■ Exercise aim
Return each line of the data below that contains the string "interviews".

== Segment start ==

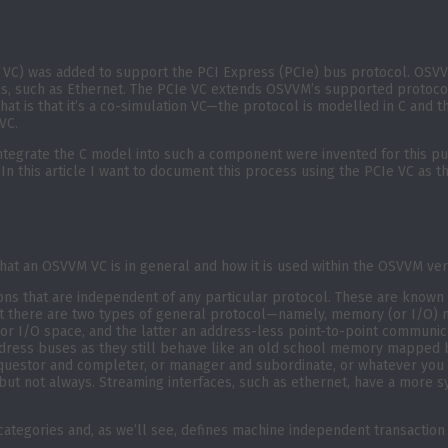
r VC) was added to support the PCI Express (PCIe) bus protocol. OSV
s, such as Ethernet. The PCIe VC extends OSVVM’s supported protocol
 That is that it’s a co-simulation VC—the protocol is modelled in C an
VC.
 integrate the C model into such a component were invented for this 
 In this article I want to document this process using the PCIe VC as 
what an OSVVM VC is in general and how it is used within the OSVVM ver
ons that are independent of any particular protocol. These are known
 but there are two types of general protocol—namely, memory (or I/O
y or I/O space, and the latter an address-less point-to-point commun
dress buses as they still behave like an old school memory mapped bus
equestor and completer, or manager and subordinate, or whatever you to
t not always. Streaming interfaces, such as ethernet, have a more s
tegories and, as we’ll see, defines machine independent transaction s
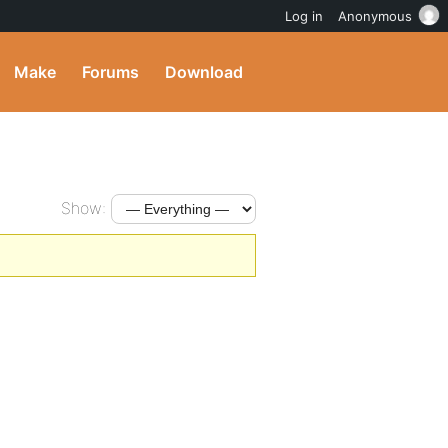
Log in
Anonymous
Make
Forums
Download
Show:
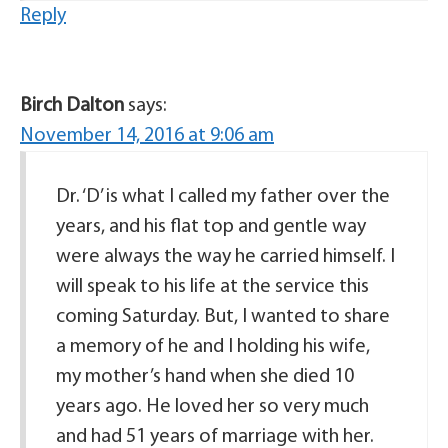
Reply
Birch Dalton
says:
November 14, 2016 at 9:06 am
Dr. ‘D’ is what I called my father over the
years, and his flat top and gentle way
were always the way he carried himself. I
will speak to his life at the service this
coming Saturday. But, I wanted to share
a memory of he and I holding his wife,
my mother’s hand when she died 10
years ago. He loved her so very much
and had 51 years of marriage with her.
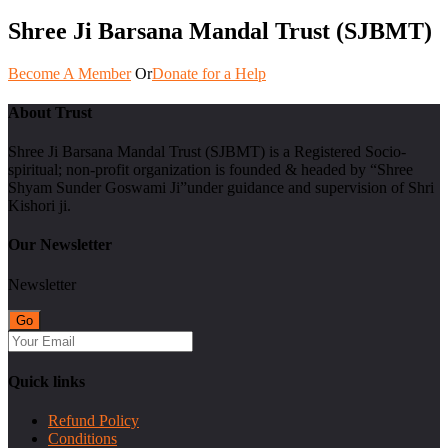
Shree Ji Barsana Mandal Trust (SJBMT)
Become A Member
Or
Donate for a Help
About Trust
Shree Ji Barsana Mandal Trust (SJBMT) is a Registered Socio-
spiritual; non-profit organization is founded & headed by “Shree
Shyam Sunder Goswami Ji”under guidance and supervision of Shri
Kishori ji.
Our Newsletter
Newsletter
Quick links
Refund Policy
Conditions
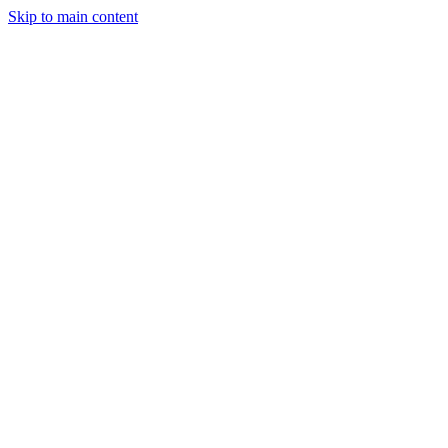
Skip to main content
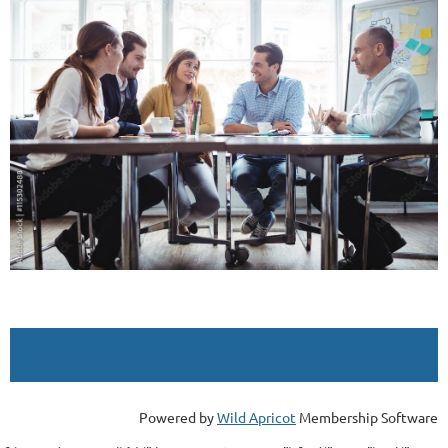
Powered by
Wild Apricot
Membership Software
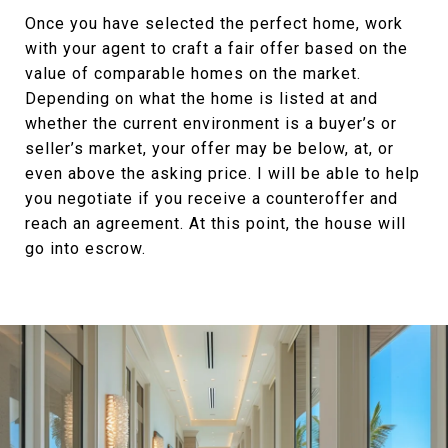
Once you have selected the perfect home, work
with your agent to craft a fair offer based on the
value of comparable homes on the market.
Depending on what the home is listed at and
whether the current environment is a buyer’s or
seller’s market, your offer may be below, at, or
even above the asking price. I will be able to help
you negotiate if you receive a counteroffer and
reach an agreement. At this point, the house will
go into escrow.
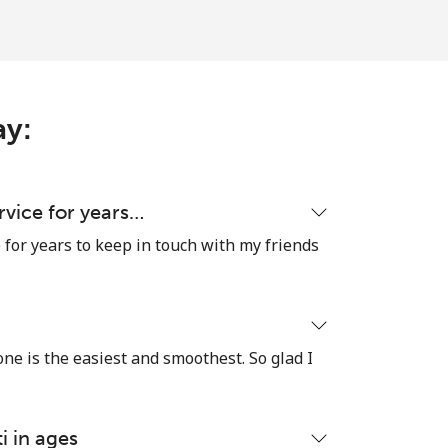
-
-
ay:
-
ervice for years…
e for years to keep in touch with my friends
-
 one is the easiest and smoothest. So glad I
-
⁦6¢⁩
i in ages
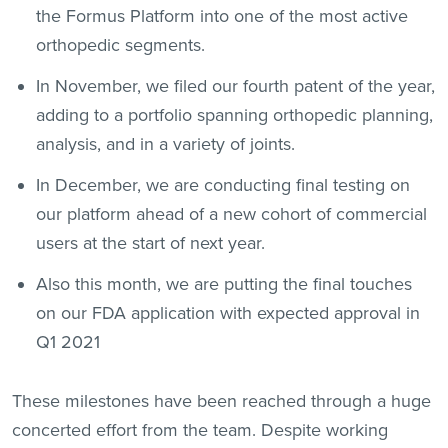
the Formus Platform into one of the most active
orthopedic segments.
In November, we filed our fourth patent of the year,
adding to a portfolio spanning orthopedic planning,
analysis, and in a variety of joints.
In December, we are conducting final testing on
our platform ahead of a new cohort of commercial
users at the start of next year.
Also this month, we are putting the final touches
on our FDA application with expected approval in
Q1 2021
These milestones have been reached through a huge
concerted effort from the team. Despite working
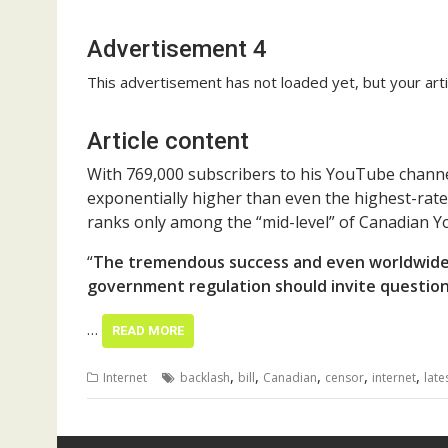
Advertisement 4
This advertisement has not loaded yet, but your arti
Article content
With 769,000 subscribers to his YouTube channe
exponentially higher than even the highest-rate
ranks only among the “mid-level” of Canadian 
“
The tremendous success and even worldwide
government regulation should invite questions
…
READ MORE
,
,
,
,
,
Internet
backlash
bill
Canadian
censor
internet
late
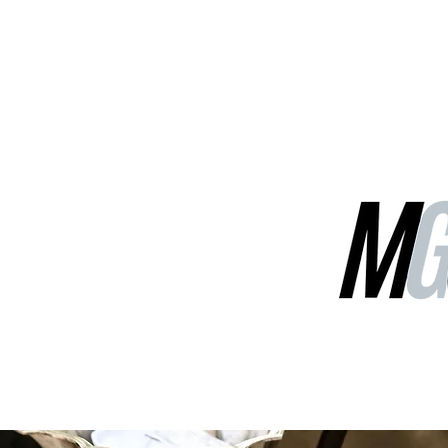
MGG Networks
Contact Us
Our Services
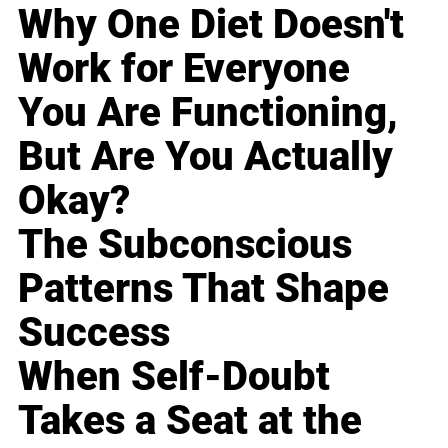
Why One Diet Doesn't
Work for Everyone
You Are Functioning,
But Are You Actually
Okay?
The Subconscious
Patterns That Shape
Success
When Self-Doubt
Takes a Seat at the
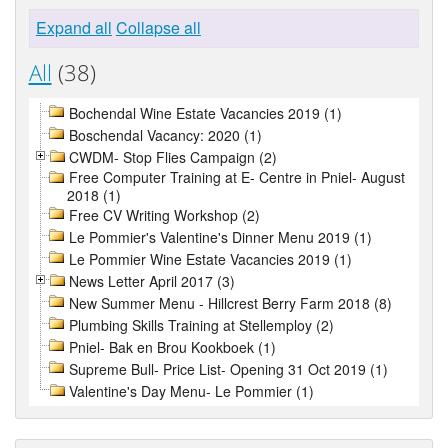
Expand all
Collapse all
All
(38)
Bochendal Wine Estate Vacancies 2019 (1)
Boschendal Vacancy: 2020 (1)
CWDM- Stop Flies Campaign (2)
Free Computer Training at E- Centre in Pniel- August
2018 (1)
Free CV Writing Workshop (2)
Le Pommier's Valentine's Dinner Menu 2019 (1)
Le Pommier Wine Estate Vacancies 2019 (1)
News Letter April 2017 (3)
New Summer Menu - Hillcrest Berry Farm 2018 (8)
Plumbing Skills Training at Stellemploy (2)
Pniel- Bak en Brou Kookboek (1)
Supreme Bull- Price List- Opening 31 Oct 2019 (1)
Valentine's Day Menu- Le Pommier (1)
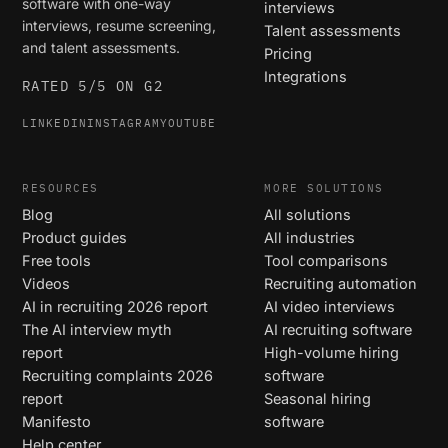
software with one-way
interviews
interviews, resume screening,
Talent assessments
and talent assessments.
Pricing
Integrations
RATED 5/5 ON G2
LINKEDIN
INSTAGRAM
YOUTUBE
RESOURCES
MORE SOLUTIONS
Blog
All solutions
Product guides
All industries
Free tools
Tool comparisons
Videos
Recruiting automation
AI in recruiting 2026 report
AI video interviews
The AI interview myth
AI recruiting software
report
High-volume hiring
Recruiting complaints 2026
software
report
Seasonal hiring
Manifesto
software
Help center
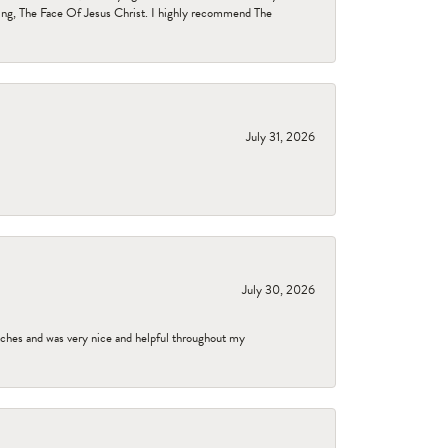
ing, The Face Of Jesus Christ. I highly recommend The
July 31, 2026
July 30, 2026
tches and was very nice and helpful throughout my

== Segment end ==

■ Exercise output
interviews
interviews, resume screening,
AI video interviews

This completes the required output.